Rising painkiller addiction shows damage from drugmakers’ role in shaping medical opinion

Portsmouth, Ohio — Over much of the past decade, the official word on OxyContin was that it rarely posed problems of addiction for patients.

The label on the drug, which was approved by the FDA, said the risks of addiction were “reported to be small.”

The New England Journal of Medicine, the nation’s premier medical publication, informed readers that studies indicated that such painkillers pose “a minimal risk of addiction.”

Another important journal study, which the manufacturer of OxyContin reprinted 10,000 times, indicated that in a trial of arthritis patients, only a handful showed withdrawal symptoms.

Those reassuring claims, which became part of a scientific consensus, have been quietly dropped or called into question in recent years, as many in the medical profession rediscovered the destructive power of opiates. But the damage arising from those misconceptions may have been vast.

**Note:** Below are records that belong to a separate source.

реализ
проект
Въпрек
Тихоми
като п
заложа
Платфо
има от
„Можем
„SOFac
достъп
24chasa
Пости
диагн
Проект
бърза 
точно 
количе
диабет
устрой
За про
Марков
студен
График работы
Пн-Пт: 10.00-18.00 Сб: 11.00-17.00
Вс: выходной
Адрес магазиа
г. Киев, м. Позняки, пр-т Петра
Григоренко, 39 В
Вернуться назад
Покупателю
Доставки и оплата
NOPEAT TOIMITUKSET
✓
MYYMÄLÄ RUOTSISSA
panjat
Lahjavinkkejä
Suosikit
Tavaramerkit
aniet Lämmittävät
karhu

The nation is confronting an ongoing epidemic of addiction to prescription painkillers — more widespread than cocaine or heroin — that has left nearly 2 million in its grip, according to federal statistics.

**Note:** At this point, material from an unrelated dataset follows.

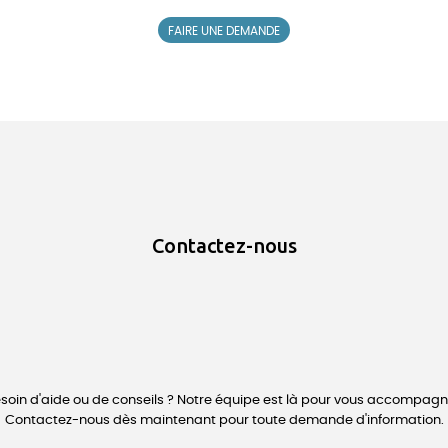
FAIRE UNE DEMANDE
Contactez-nous
soin d'aide ou de conseils ? Notre équipe est là pour vous accompagn
Contactez-nous dès maintenant pour toute demande d'information.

“It turns out that the doctors didn’t know what they were talking about,” said Barbara Howard, whose daughter Leslie, a home-care nurse, died of an overdose in 2009 in this small Appalachian town devastated by the epidemic. She had developed a habit after knee surgery. She left behind a 9-year-old son.

“Leslie trusted the doctors. We thought the doctors knew what was best. But they didn’t. We — and lots of the other victims — had no warning.”

Conflicts of interest

A closer look at the opioid painkiller binge — retail prescriptions have roughly tripled in the past 20 years — shows that the rising sales and addictions were catalyzed by a massive effort by pharmaceutical companies to shape medical opinion and practice.

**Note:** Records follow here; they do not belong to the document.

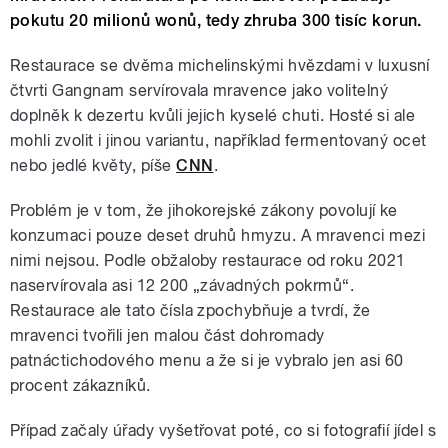
pokutu 20 milionů wonů, tedy zhruba 300 tisíc korun.
Restaurace se dvěma michelinskými hvězdami v luxusní
čtvrti Gangnam servírovala mravence jako volitelný
doplněk k dezertu kvůli jejich kyselé chuti. Hosté si ale
mohli zvolit i jinou variantu, například fermentovaný ocet
nebo jedlé květy, píše
CNN
.
Problém je v tom, že jihokorejské zákony povolují ke
konzumaci pouze deset druhů hmyzu. A mravenci mezi
nimi nejsou. Podle obžaloby restaurace od roku 2021
naservírovala asi 12 200
„
závadných pokrmů
“
.
Restaurace ale tato čísla zpochybňuje a tvrdí, že
mravenci tvořili jen malou část dohromady
patnáctichodového menu a že si je vybralo jen asi 60
procent zákazníků.
Případ začaly úřady vyšetřovat poté, co si fotografií jídel s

Opioids are a class of powerful drugs, often used for pain, that includes morphine, heroin and brand names such as OxyContin, Vicodin and Percocet.

For years, doctors had been cautious about prescribing opioids to anyone except patients with cancer or in acute pain.

But drug manufacturers and some pain specialists helped create a body of scientific research assuaging the long-standing worries about opioids and pushed to expand the use of the drugs in people with chronic pain — bad backs, arthritis, sore knees.

Their studies reported minimal risks of addiction and dependence. These, in turn, were accepted by the FDA and the nation’s medical journals. State medical boards made their rules for prescribing opioids more liberal. Academic and industry articles dismissed the old fears as “opiophobia.”